### [RECORDED INFORMATION]
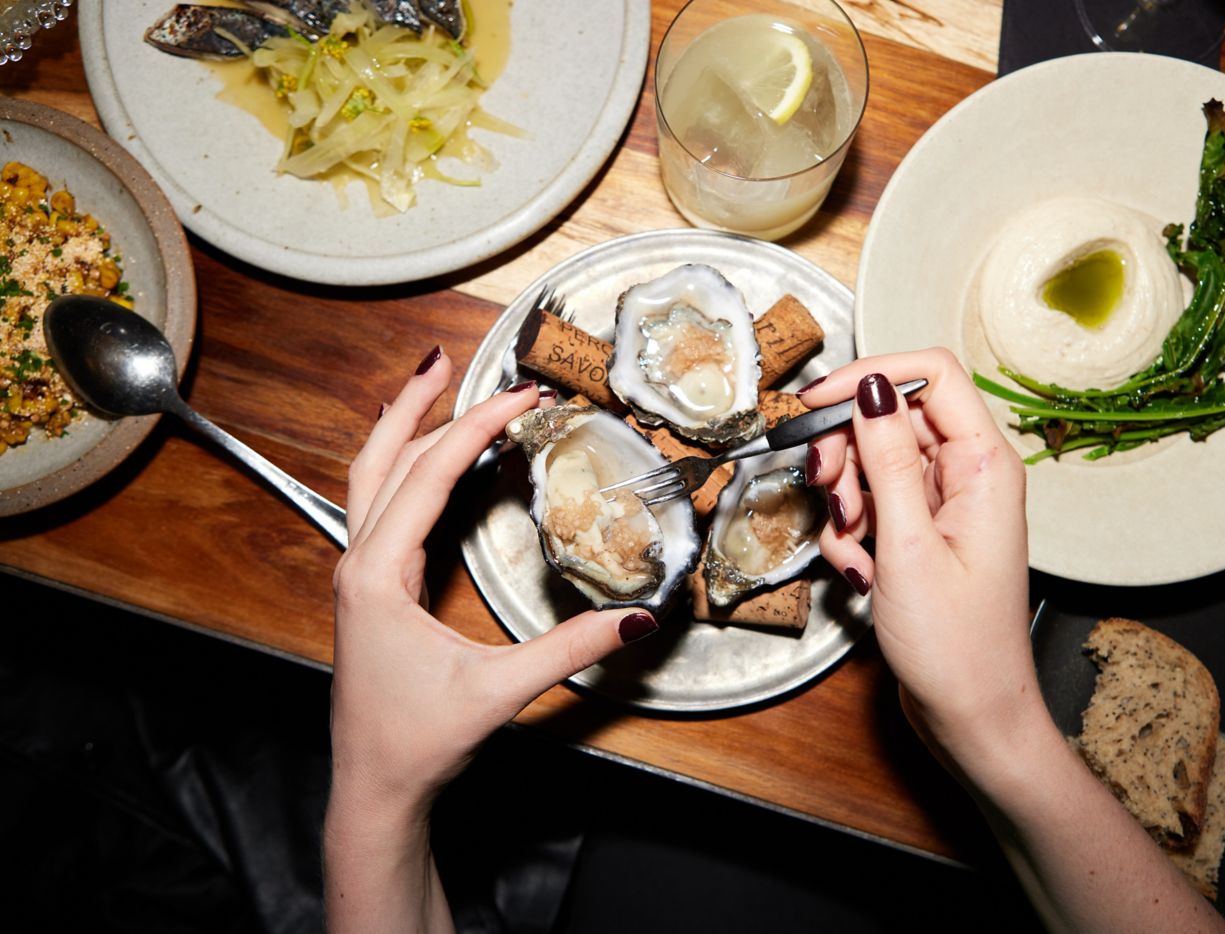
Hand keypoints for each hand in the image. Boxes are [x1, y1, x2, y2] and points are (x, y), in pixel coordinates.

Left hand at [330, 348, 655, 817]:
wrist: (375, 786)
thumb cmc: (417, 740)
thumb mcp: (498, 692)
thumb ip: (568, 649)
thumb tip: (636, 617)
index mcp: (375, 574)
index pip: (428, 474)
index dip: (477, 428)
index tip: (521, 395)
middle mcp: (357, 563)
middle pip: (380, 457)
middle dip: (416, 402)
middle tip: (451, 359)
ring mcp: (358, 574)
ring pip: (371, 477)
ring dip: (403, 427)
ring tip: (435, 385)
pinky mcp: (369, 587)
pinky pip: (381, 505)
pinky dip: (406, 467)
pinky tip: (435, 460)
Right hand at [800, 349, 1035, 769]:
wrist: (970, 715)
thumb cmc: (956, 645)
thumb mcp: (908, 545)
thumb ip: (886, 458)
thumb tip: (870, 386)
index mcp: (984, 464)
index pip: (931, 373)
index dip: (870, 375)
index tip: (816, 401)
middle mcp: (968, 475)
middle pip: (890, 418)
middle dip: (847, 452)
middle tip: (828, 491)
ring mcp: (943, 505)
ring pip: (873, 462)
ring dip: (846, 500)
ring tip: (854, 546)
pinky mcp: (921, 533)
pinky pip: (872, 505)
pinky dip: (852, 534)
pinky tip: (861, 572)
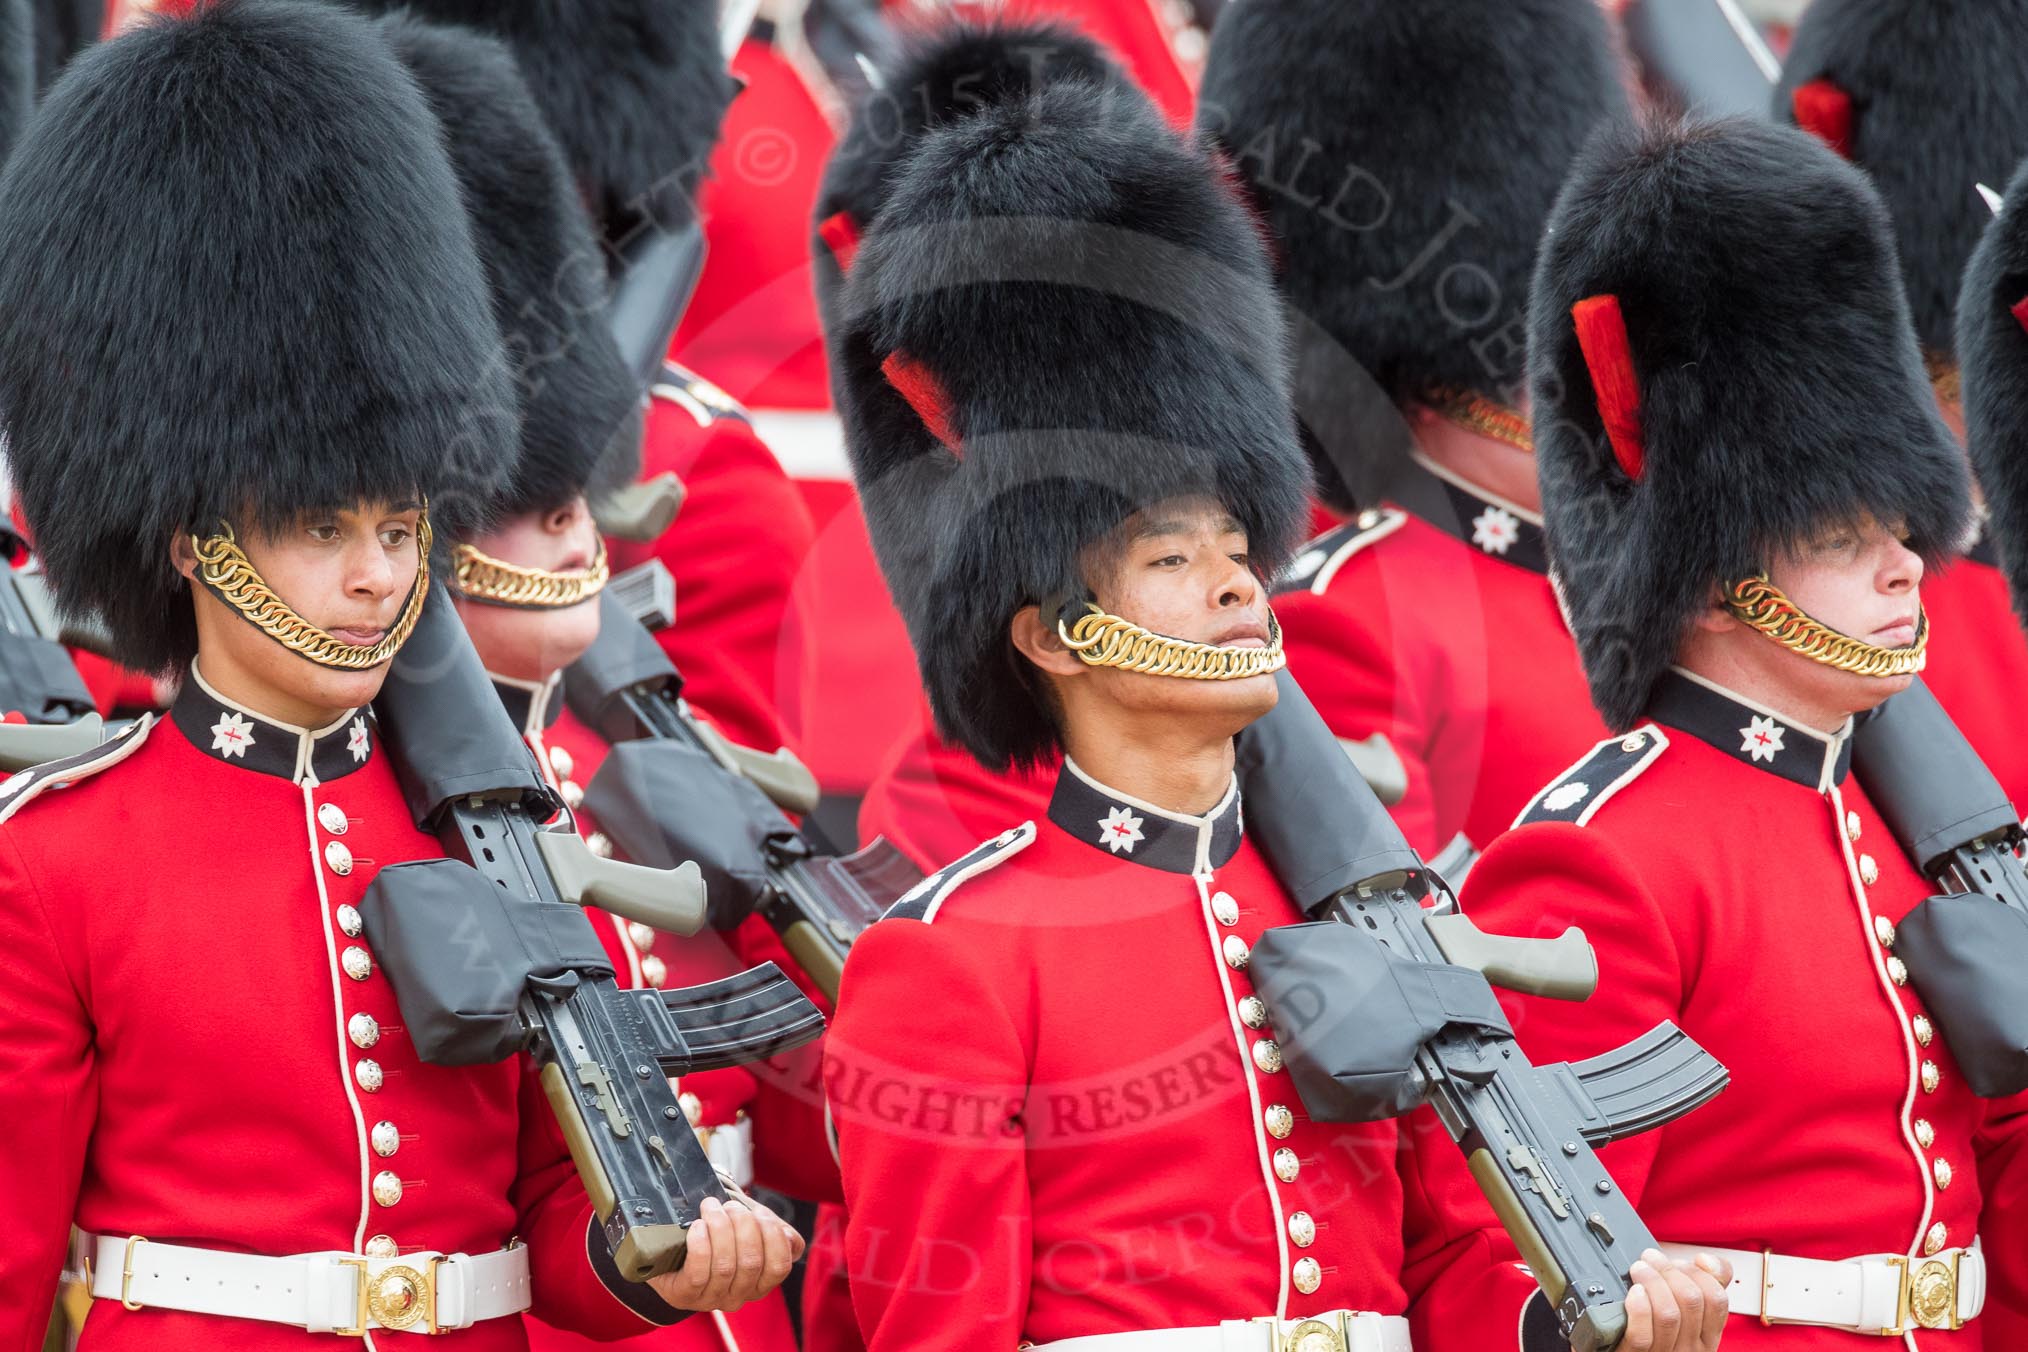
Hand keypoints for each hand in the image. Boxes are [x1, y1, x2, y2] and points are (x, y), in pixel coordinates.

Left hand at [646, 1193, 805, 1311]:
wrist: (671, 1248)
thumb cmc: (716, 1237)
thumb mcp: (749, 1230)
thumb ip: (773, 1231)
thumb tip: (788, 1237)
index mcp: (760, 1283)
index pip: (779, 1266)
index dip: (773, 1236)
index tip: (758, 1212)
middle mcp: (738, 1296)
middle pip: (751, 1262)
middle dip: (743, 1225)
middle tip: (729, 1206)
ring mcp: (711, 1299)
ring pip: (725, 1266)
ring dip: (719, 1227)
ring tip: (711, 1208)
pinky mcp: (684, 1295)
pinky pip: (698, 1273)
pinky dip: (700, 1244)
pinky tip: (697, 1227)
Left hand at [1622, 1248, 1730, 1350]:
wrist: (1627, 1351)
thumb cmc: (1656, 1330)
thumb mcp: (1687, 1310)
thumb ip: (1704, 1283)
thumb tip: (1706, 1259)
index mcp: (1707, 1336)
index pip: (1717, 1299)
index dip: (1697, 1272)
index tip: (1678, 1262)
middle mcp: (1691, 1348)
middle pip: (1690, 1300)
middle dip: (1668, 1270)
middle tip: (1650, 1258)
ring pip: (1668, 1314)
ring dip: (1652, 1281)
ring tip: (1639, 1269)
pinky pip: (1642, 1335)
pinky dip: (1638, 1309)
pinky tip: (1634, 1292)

### [WHAT TO WORK ON]
With the line containing "thumb ip: (1704, 1283)" as the start and the last line of the entries as the end, print that whole span exactly.

### [ANSWER SECTION]
thumb ip: (1704, 1283)
thumb tip: (1706, 1259)
index mcp: (1707, 1336)
index pip: (1717, 1299)
index dip: (1697, 1272)
index tip: (1678, 1262)
middle mcp: (1691, 1348)
middle pip: (1690, 1300)
middle dip: (1668, 1270)
middle tip: (1650, 1258)
ring pip: (1668, 1314)
ring dip: (1652, 1281)
ring tip: (1639, 1269)
pinky pip: (1642, 1335)
pinky dip: (1638, 1309)
pinky tip: (1634, 1292)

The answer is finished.